Banks evaluating vendors should ask early: what is your SOC 2 status, when does it renew, and what is your process for sharing your penetration testing results under NDA? Vendors who hesitate on these questions are not ready.
What examiners look for
When an OCC or Fed examiner reviews a digital asset compliance program, they ask the same questions they ask about any AML program: is the risk assessment reasonable and documented? Are SARs filed on time with sufficient detail? Is the compliance function resourced relative to the risk? Are policies documented and actually followed?
The specific questions for digital assets cluster around four areas. How does the bank identify the real-world entity behind an address? How does the bank monitor transactions for patterns suspicious in traditional banking: structuring, rapid layering, movement to mixing services? What does the bank do when a sanctioned address is identified? How long does it take the compliance team to produce a complete investigation package on demand?
The examiner will also ask about model risk. Is the attribution tool in the model inventory? Has it been independently validated? Who is the model owner? How is performance monitored?
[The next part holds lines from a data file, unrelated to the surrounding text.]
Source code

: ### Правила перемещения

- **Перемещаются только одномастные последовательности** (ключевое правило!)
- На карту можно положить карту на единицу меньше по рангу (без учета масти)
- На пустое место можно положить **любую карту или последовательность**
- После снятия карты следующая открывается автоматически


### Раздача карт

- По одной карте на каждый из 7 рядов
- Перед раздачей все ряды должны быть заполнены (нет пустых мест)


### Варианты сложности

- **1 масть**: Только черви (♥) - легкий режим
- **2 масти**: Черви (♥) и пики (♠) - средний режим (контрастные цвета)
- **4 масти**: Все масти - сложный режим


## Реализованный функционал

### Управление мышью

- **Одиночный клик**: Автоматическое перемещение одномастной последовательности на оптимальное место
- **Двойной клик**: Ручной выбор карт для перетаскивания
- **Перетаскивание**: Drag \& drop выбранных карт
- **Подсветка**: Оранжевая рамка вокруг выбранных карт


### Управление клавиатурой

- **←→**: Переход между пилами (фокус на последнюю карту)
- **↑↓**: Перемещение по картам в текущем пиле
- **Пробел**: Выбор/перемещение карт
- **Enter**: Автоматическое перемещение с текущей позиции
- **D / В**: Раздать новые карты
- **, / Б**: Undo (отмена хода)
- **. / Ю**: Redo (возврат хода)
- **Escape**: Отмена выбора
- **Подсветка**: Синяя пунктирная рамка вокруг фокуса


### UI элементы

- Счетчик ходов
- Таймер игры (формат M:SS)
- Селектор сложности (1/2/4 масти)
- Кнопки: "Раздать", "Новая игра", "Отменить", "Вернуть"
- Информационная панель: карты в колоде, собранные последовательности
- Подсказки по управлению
Banks that perform well on these dimensions have invested in attribution infrastructure before the examiner visits. The examination is a lagging indicator. A program built in response to findings is a program built under consent order pressure. The banks that are ahead of this have made on-chain compliance a permanent part of their first and second lines of defense. It is not a project, and it is not a vendor's problem to solve after the fact.
The board conversation is the forcing function. When the digital assets initiative comes to the board for approval, the CRO needs to present a risk framework that is coherent, documented, and connected to the bank's existing risk appetite. "We are using a reputable blockchain analytics vendor" is not a framework. A documented control environment is: model risk approval, data sovereignty architecture, and an examiner-ready investigation workflow.
Banks that treat digital asset compliance as a strategic capability build it that way from the start. The ones that treat it as a checkbox will find the check does not hold under examination.